You would find generally that for loan amounts more than certain fixed limits say 5000 pounds you would have to go in for a secured debt consolidation. Secured debt consolidation is a convenient way of reducing your debts progressively at your chosen pace and your chosen monthly expenses that hurt your pocket the least. Best interest rates vary from state to state and are much different from the national average. Typically you can find rates in the region of 6.1% to 7.9% APR.
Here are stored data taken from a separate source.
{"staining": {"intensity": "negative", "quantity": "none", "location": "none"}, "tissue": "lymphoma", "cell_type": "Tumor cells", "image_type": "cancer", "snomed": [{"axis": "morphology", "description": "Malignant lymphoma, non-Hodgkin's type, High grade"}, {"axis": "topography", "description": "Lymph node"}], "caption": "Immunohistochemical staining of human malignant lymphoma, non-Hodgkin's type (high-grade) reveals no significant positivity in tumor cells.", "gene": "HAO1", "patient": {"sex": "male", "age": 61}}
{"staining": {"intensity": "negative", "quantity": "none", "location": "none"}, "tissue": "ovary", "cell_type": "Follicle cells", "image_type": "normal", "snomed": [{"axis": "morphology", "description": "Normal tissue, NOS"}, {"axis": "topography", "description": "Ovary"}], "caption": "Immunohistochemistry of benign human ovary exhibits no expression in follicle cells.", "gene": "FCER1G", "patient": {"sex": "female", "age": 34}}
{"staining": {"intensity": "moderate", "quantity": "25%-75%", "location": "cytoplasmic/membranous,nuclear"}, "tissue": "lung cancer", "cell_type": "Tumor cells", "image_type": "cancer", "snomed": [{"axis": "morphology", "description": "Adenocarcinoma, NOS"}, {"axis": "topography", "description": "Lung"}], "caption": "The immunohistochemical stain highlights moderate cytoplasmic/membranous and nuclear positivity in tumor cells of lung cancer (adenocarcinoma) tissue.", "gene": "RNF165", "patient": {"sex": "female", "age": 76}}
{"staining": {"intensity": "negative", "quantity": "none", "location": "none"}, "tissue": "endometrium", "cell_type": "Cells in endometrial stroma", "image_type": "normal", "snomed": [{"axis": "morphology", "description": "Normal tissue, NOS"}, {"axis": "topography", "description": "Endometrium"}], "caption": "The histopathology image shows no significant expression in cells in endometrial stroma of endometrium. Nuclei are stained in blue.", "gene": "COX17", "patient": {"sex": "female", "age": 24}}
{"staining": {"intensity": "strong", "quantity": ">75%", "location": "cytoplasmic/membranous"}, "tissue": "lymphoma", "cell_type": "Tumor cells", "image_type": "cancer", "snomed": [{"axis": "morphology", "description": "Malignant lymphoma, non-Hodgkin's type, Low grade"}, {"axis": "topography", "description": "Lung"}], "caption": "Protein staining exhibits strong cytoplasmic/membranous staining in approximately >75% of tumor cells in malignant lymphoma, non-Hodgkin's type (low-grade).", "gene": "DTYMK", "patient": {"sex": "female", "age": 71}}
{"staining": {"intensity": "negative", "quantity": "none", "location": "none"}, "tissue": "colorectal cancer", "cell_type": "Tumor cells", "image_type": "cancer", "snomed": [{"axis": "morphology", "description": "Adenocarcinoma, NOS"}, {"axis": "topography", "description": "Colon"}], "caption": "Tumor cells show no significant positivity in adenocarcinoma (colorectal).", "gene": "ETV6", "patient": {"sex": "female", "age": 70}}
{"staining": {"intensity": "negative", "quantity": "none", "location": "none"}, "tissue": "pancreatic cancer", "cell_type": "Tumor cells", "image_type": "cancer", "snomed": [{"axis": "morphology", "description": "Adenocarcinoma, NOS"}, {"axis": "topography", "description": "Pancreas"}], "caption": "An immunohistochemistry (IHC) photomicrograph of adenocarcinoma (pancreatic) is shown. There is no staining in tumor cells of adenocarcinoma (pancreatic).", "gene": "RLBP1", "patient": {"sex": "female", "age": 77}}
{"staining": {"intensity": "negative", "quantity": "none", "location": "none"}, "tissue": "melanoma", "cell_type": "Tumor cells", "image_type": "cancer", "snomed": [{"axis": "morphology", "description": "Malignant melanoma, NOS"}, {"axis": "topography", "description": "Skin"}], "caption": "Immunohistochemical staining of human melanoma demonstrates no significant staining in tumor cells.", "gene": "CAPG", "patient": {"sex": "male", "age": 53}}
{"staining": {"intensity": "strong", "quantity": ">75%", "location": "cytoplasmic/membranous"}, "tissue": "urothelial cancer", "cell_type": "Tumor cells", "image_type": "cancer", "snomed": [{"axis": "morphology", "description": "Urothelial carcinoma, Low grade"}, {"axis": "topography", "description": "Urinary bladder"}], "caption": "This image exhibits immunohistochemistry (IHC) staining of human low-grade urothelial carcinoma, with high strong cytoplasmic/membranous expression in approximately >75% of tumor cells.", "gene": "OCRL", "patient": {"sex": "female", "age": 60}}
However, you need to evaluate pros and cons of secured debt consolidation as applicable to you in particular. The advantages of putting all your outstanding debt into one consolidated loan and at a lower interest is very tempting. What you got to be sure of before getting into secured debt consolidation is to make a self-analysis of your determination and capability to pay the debts for sure without default. If you have the slightest doubt in your mind then secured debt consolidation is not for you. The goodies of secured debt consolidation are not being showered on you by your lender for nothing. He has your asset with him as collateral, which he can claim if you default on repayment. It is therefore also wise to shun away from secured debt consolidation companies who promise you unrealistic things like reducing your debt by leaps and bounds. It is important to understand that in secured debt consolidation you are only consolidating your existing debts under one umbrella of a consolidated debt which is at a lower interest rate or increased term so that you are able to afford the monthly expense.